Wissenschaftlich gesicherte Erkenntnisse sind jedoch bislang ausschließlich aus vorklinischen Experimenten entweder mit Zellkulturen oder tierexperimentellen Studien bekannt. Es sei „unbedingt notwendig, prospektive, kontrollierte, randomisierte Studien bei Patienten durchzuführen“, heißt es in einer gemeinsamen Stellungnahme der Medizinischen Fakultät der Universität Ulm, des Universitätsklinikums Ulm und des Comprehensive Cancer Center Ulm.

Tatsächlich wurden die Patienten nicht an der Klinik und auch nicht im Rahmen von klinischen Studien behandelt. Vielmehr erhielten sie Methadon als Schmerztherapeutikum bei Tumorschmerzen oder „off label“. Von einem wirklichen „Therapieerfolg“ wollen die Forscher aufgrund bislang fehlender wissenschaftlicher Publikationen nicht sprechen.

„Der unkontrollierte Einsatz weckt bei Patienten unrealistische Erwartungen, die sich nachteilig für die Patienten auswirken können. So gibt es Berichte, dass Patienten im Glauben an die Wirksamkeit von Methadon gut wirksame Therapiekonzepte für sich abgelehnt haben“, heißt es auf Seiten der Wissenschaftler. „Es muss auch erwähnt werden, dass Methadon erhebliche Nebenwirkungen haben und die Lebensqualität der Patienten deutlich einschränken kann.“

Das Potenzial von Methadon als Antikrebsmittel bei der Behandlung von Leukämie-Patienten ist seit einigen Jahren bekannt. Der μ-Opioid-Rezeptor (μOR) kann den programmierten Zelltod (Apoptose) bei Leukämiezellen vermitteln. Im Gegensatz zu Leukämiezellen überlebten zudem nichtleukämische Lymphozyten, die sich außerhalb der blutbildenden Organe befinden, die Methadonbehandlung.

Die Wissenschaftler aus Ulm entschlüsselten den bis dato unbekannten Mechanismus des durch Methadon verursachten gezielten Zellsterbens. Die Forscher behandelten die Zelllinien einer lymphoblastischen T-Zell-Leukämie und einer myeloiden Leukämie mit verschiedenen Konzentrationen von Methadon. Die positive Wirkung des Medikaments war bei kurzfristig hoher Dosierung ähnlich wie bei einer längerfristigen, dafür aber niedrigen Dosierung.

Während die Krebszellen starben, überlebten die gesunden Zellen beide Therapieschemata. Die verwendeten Zellen tragen den Angaben zufolge Opioidrezeptoren auf ihrer Oberfläche, an die das Methadon binden kann. Das Opioid hemmt die Teilung der Krebszellen. Zudem aktiviert es Enzyme, die so genannten Caspasen, die den programmierten Zelltod einleiten.

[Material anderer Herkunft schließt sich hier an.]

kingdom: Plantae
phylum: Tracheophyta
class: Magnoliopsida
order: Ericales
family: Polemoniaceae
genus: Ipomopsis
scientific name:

Zudem bricht Methadon laut einer Studie von 2008 die Resistenz gegen Chemotherapeutika: Das Opioid ist in der Lage, Doxorubicin-resistente sowie CD95-resistente und sogar Apoptose-resistente Leukämiezellen zu bekämpfen, bei denen häufig in der Krebstherapie angewendete Zytostatika versagen.

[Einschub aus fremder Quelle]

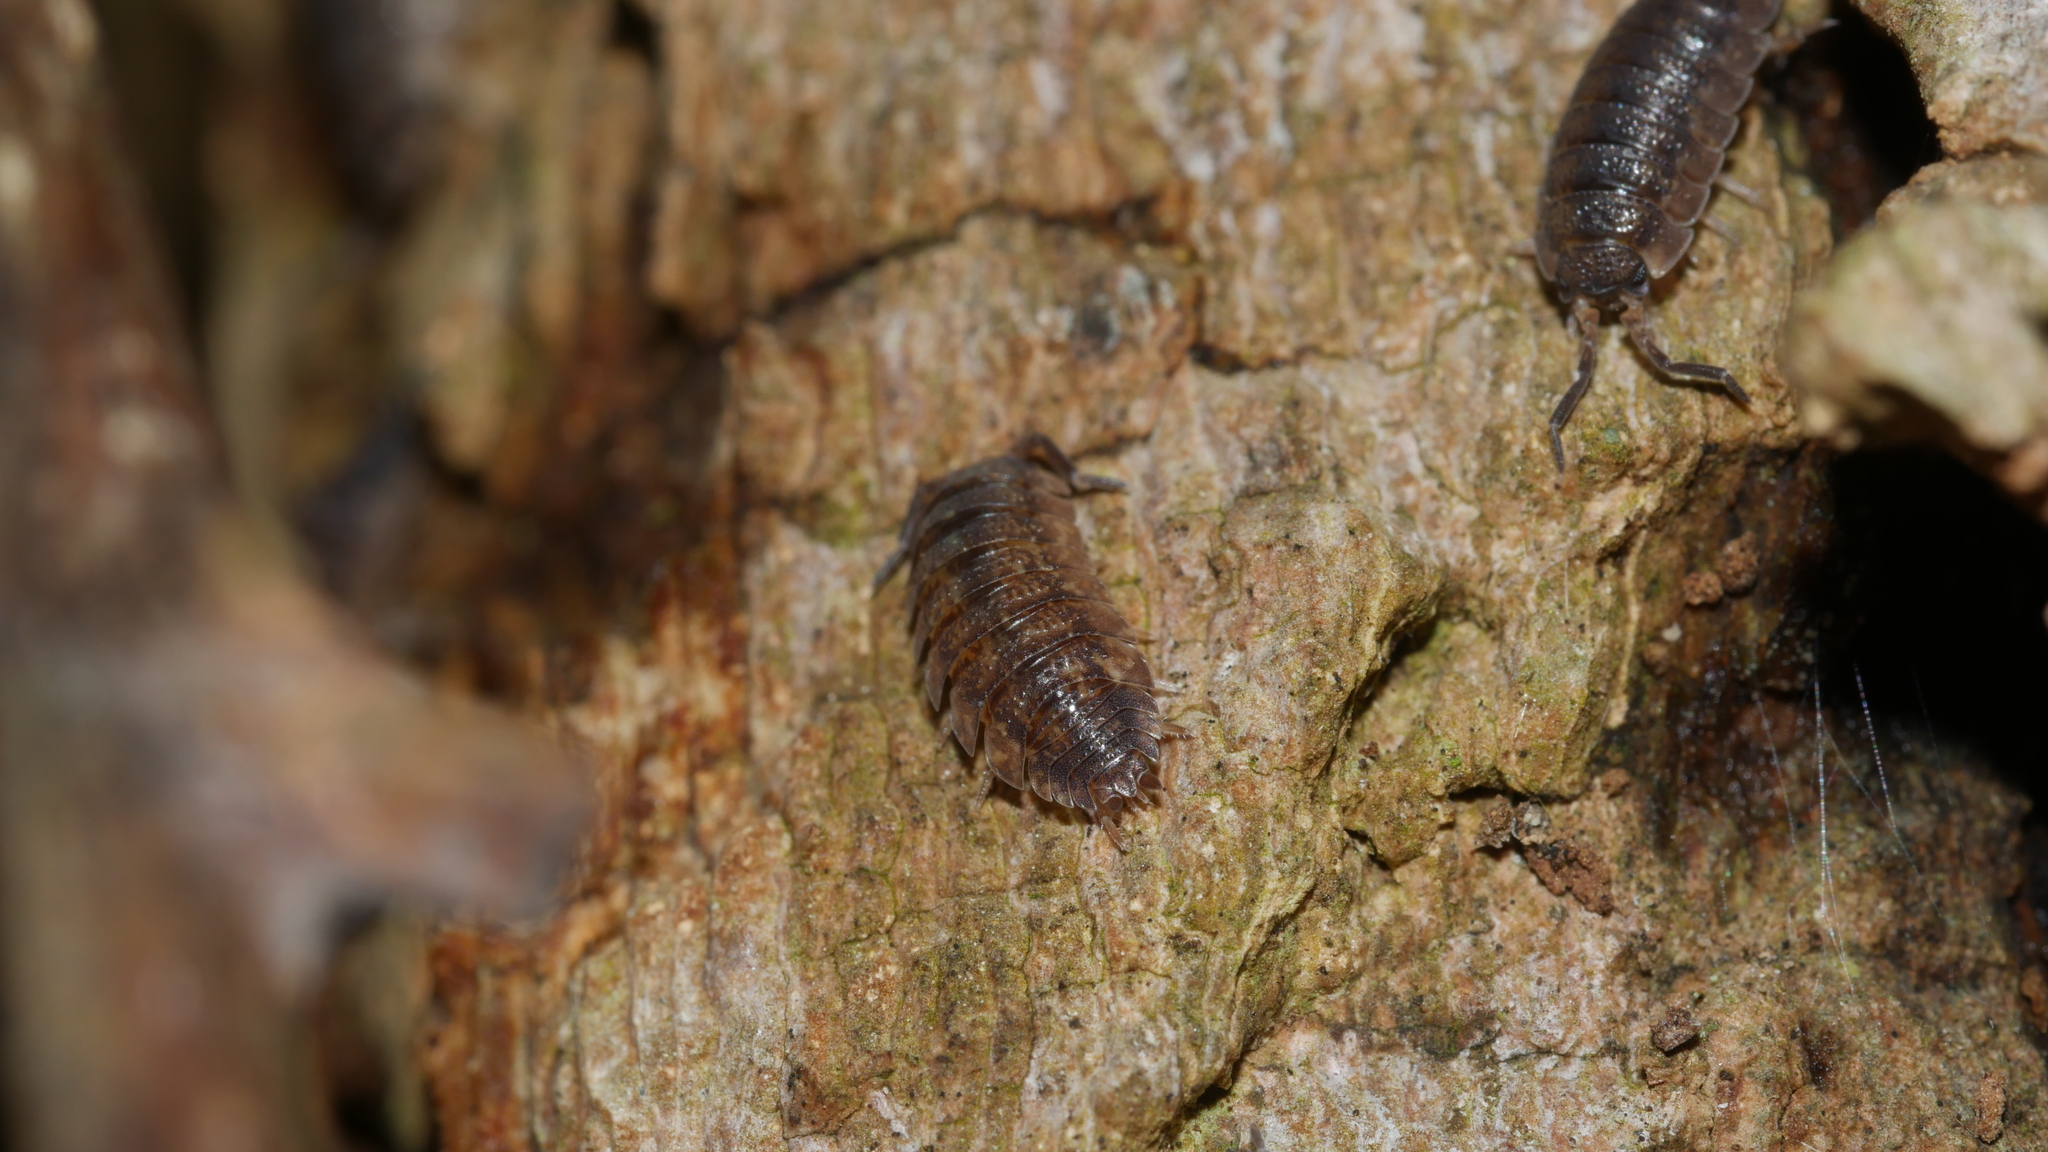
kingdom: Animalia
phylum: Arthropoda
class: Malacostraca
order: Isopoda
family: Porcellionidae
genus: Porcellio
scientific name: Porcellio scaber
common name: Common rough woodlouse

„Wir konnten nun anhand menschlicher Zellen außerhalb des Körpers aber auch im Tierversuch nachweisen, was mit beziehungsweise was in einer Krebszelle passiert, wenn eine konventionelle Chemotherapie mit der Gabe von D,L-Methadon kombiniert wird“, sagte Friesen. „Zunächst aktiviert Methadon die auf der Oberfläche gelegenen Opioidrezeptoren von Krebszellen. Das führt zu einer generell besseren Aufnahme des konventionellen Krebsmedikaments in der Krebszelle. Zudem konnten wir eine Reduzierung des Herauspumpens des Chemotherapeutikums aus der Krebszelle beobachten.“

Der Methadon induzierte Zelltod war abhängig von der Aktivierung der Caspase-3 und -9 in den Leukämiezellen – also ähnlich wie bei den in der Leukämietherapie verwendeten Krebsmedikamenten. Aber nicht nur die Caspasen werden aktiviert, sondern auch die Mitochondrien. Sie setzen daraufhin Sauerstoffradikale frei und öffnen die Membran. So kann das Chemotherapeutikum wirken.

Doch obwohl Methadon viele Resistenzen der Krebszellen durchbricht, müssen nach Meinung der Wissenschaftler noch viele klinische Studien durchgeführt werden, um die Frage der Wirksamkeit und Verträglichkeit einer Methadontherapie bei Krebspatienten zu klären.

2009 erhielten Friesen und ihr Team 300.000 Euro von der Deutschen Krebshilfe als Projektförderung. Friesen ist Leiterin des Molekularbiologischen Forschungslabors am Institut für Rechtsmedizin und am Zentrum für Biomedizinische Forschung der Ulmer Universitätsmedizin.